(Exercices à réponse courte sur des graphiques)
---+---

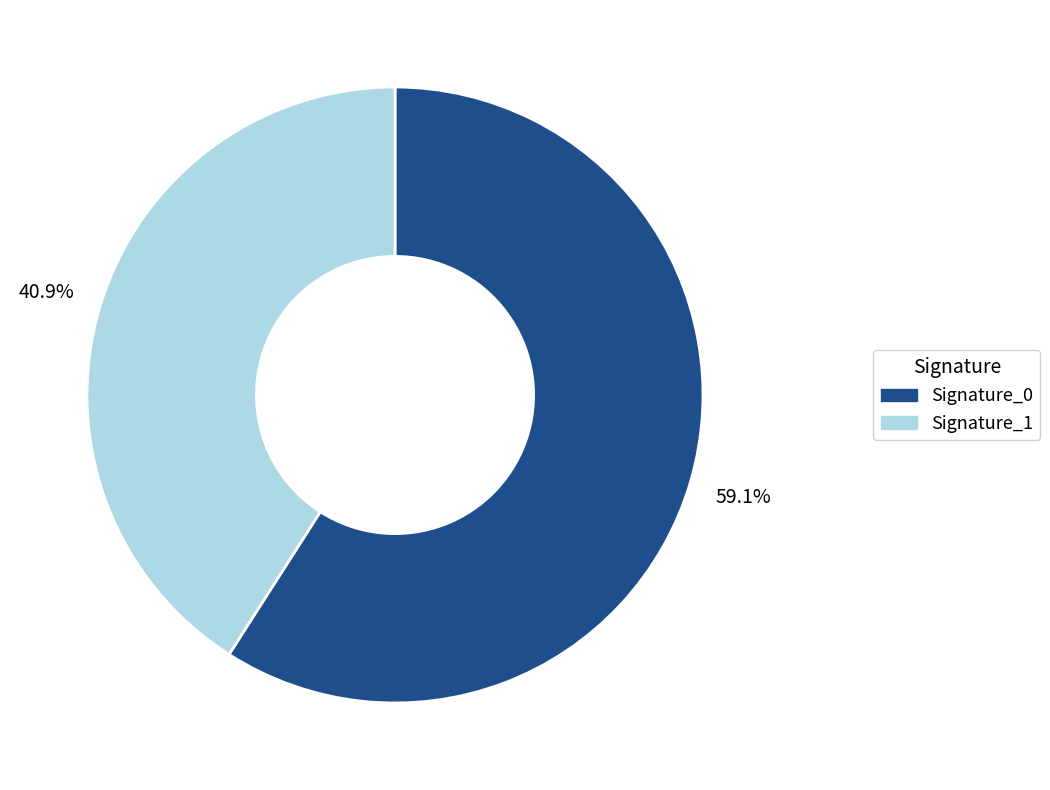

Is there a majority slice in this chart?

Yes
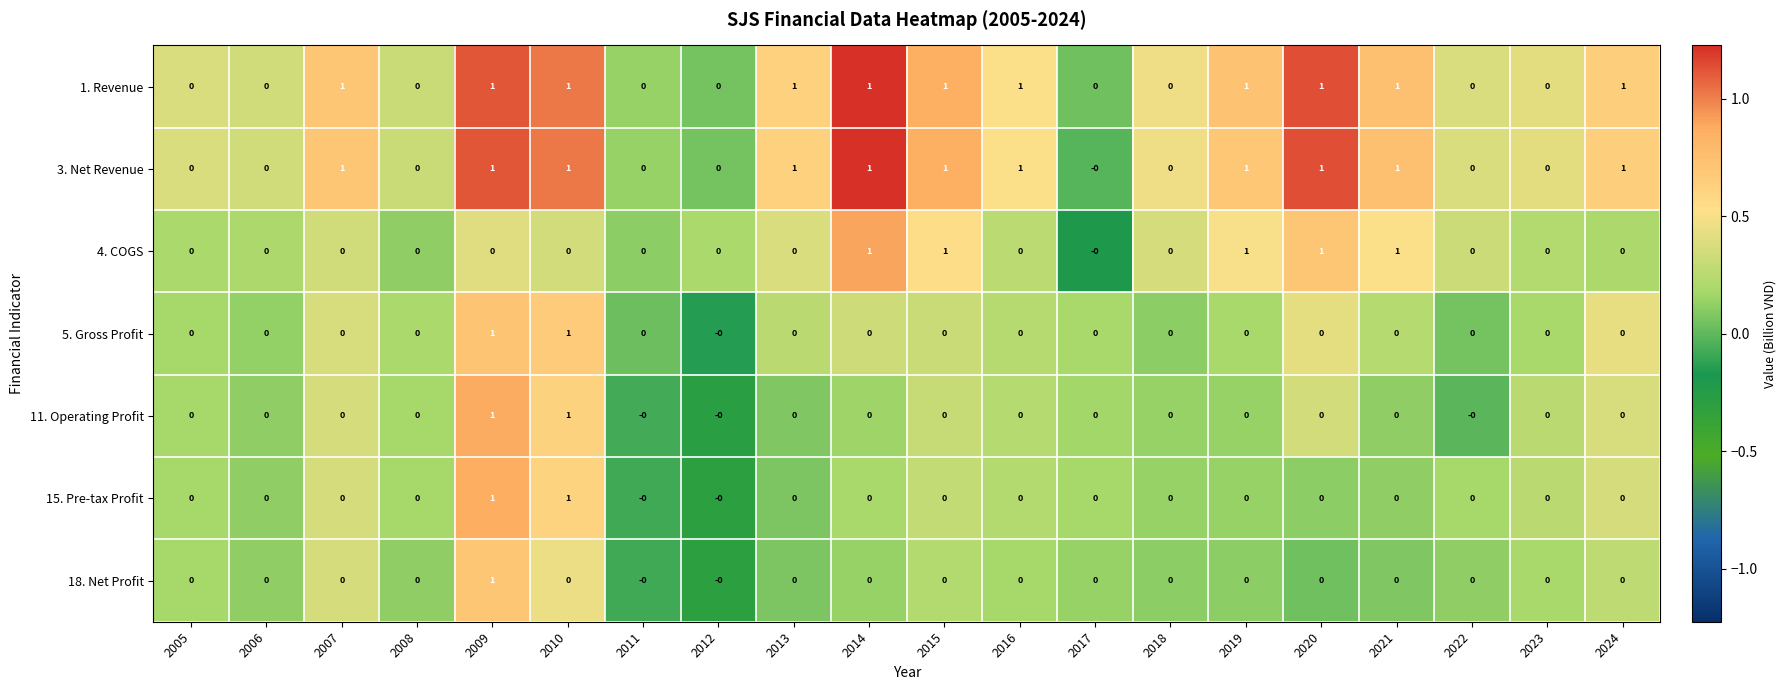

What is the total value across all series at 2009?

6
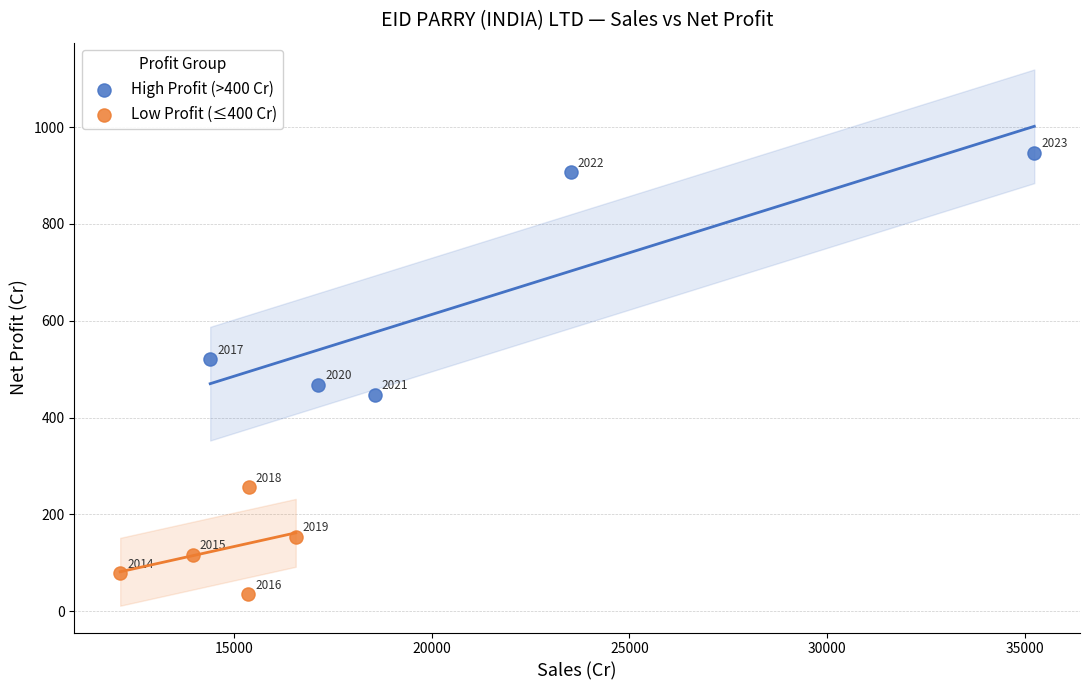

What are all the series names shown in the legend?

High Profit (>400 Cr), Low Profit (≤400 Cr)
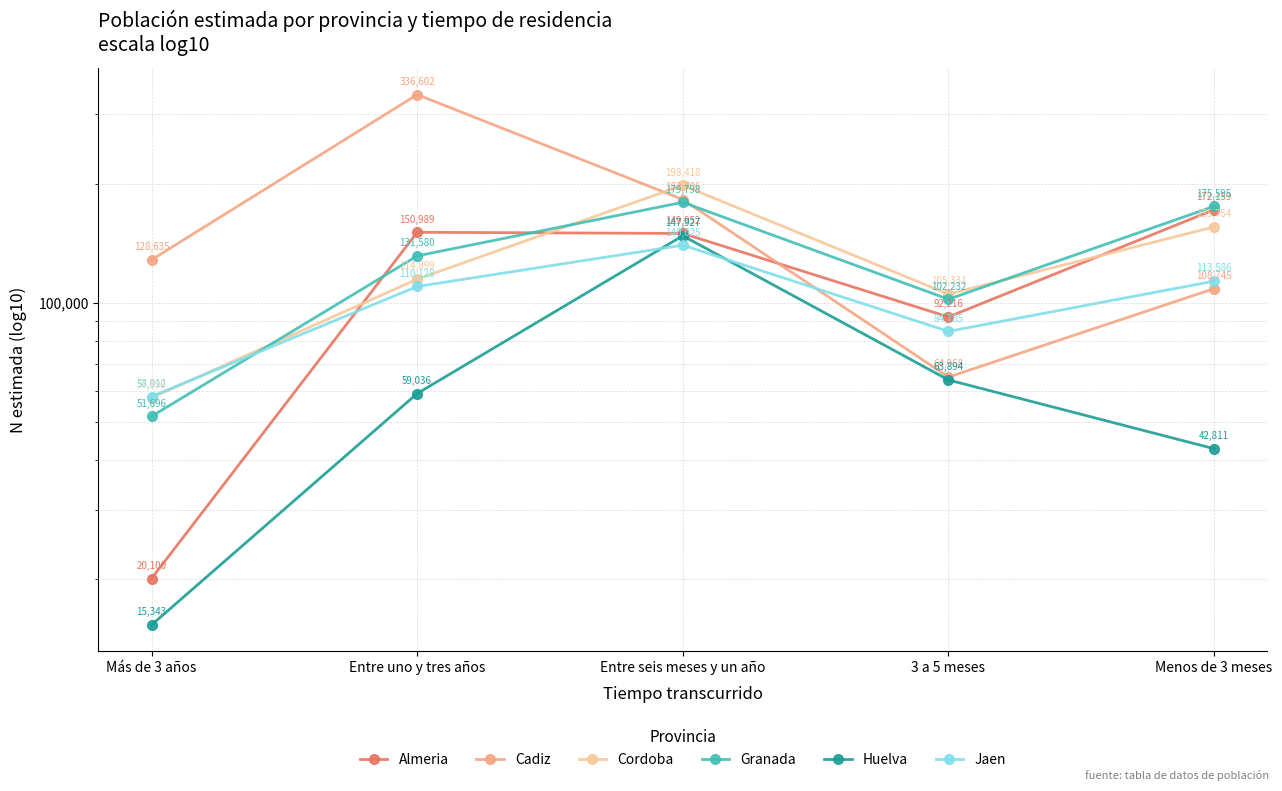

Is the value of Cadiz at Entre seis meses y un año greater than the value of Huelva at Entre seis meses y un año?

Yes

---+---

• [Exercice]
Renommez « value » en « amount » partout dans le listing ci-dessus, sans rien changer d'autre. Ne reproduisez pas les images dans votre réponse.

• [Corrigé]
Is there a majority slice in this chart?

Yes

What is the total amount across all series at 2009?

6

What are all the series names shown in the legend?

High Profit (>400 Cr), Low Profit (≤400 Cr)

Is the amount of Cadiz at Entre seis meses y un año greater than the amount of Huelva at Entre seis meses y un año?

Yes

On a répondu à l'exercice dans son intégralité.